During the company’s recent earnings call, he said that now is the time for High Tide to put its head down and grind out profits in the 151-store footprint it already has, in part to build up more cash reserves and in part to take advantage of widespread financial distress that Grover believes will drive more of High Tide’s competition out of business, delivering the company easy new income.
That means delaying a previously stated goal of opening 200 stores across Canada.
“(Two hundred) stores was our goal almost to reach in 2023 or early to mid-2024. But we are now focusing on free cash flow generation ahead of broadening our store network,” Grover said, adding that he’s “not concerned” about hitting that target anymore, but with becoming profitable.
“In terms of what we are seeing in the competitive dynamics in Canadian cannabis retail … many operators can’t keep up with this market and are closing stores,” Grover said. “We expect this to continue as we approach the five-year anniversary of cannabis legalization this year, and we expect to receive a disproportionate amount of that revenue.”
That added revenue, Grover said, can be realized without needing to open dozens of storefronts each year, but instead by waiting for customers to come to them.
“We will continue to grow, but it’s no longer the time to keep the gas pedal continuously slammed on the floor and drive as fast as possible unless a compelling opportunity presents itself,” Grover said.
Grover also said the macro environment itself wasn’t as conducive to M&A as it has been the past few years, another factor in the company’s pivot.
“The environment for consummating M&A transactions has become much tougher,” Grover said. “Despite of proven leadership in the market, the consistently improving profile of our financials and a strong balance sheet, our share price has nonetheless fallen to new lows, which we largely see as a guilt by association phenomena across the cannabis sector.
“As a painful milestone of this disconnect, I note that we just reported about the same level of revenue for one quarter as entire current market cap. This has made entering into M&A now significantly less attractive or accretive than in the past,” Grover pointed out.
To be prudent, Grover said, “We have raised the bar for what we will buy. And therefore, we no longer expect to add 40 to 50 stores in this calendar year.”
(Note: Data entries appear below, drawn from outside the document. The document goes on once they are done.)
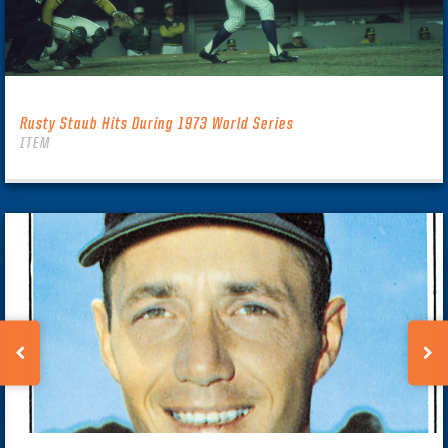
Rusty Staub Hits During 1973 World Series
ITEM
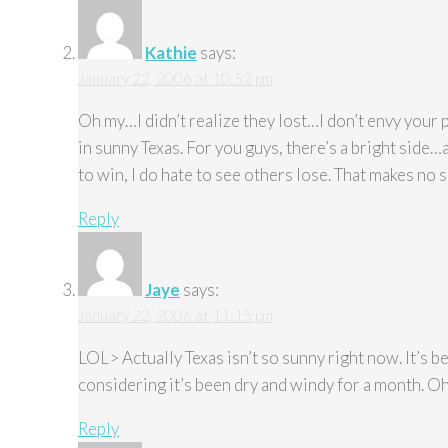
Kathie
says:
January 22, 2006 at 10:52 pm
Oh my…I didn’t realize they lost…I don’t envy your 
in sunny Texas. For you guys, there’s a bright side
to win, I do hate to see others lose. That makes no 
Reply
Jaye
says:
January 22, 2006 at 11:15 pm
LOL> Actually Texas isn’t so sunny right now. It’s be
considering it’s been dry and windy for a month. Oh w
Reply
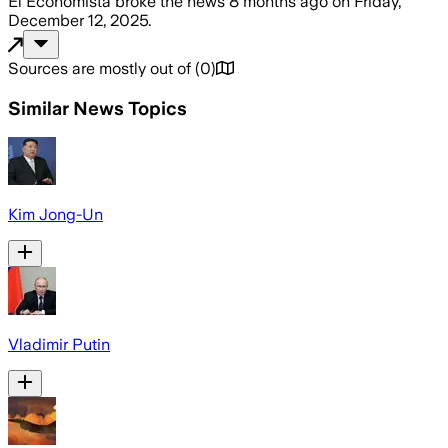
El Economista
broke the news
8 months ago
on
Friday,
December 12, 2025
.
Sources are mostly out of
(
0
)
Similar News Topics
Kim Jong-Un
Vladimir Putin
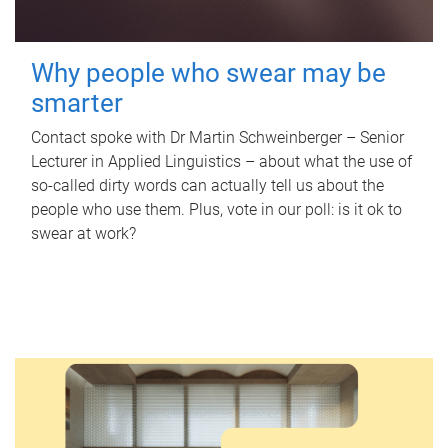
Why people who swear may be
smarter
Contact spoke with Dr Martin Schweinberger – Senior
Lecturer in Applied Linguistics – about what the use of
so-called dirty words can actually tell us about the
people who use them. Plus, vote in our poll: is it ok to
swear at work?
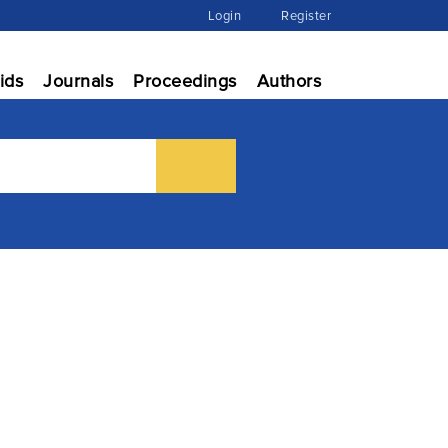
Login
Register
ids
Journals
Proceedings
Authors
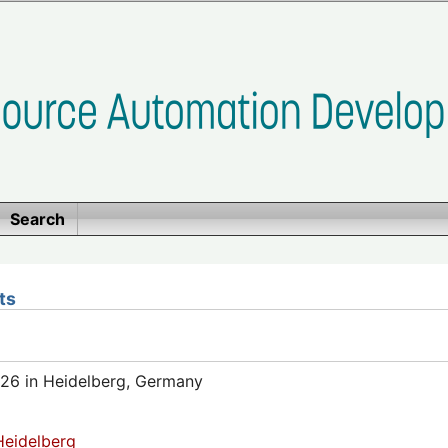
Search
ts
26 in Heidelberg, Germany
eidelberg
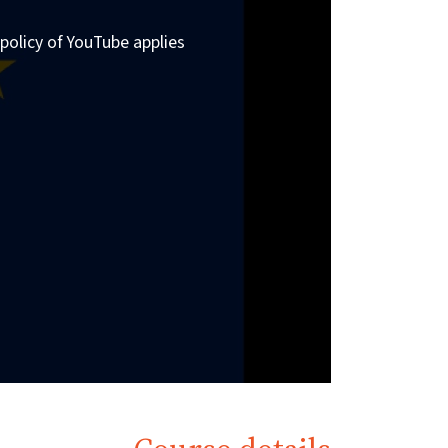
policy of YouTube applies.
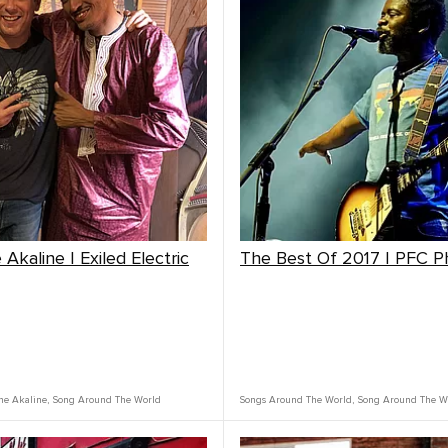
Akaline | Exiled Electric
The Best Of 2017 | PFC 
ne Akaline
,
Song Around The World
Songs Around The World
,
Song Around The W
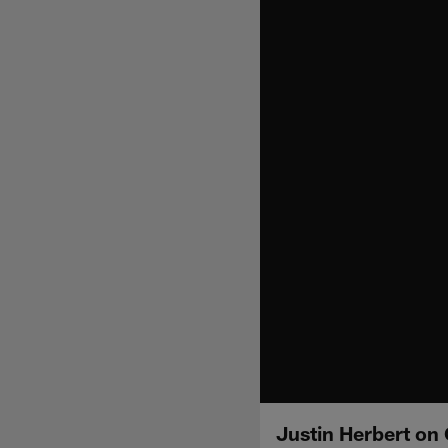
Justin Herbert on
One major upside to that, he argued, is that not spending cash on M&A will likely make it easier for High Tide to get to profitability sooner than many of its competitors.
And growth, Grover reassured stakeholders, will still come – eventually.
“We can always shift back to store growth again and meet our long-term goals of 200 stores in the next year and a half,” Grover said. “And in the next two to three years, our overall long-term goal of hitting 250 stores in Canada.”
On Tuesday, High Tide shares were trading at $1.18 per share, down from a high of $10 per share in March 2021.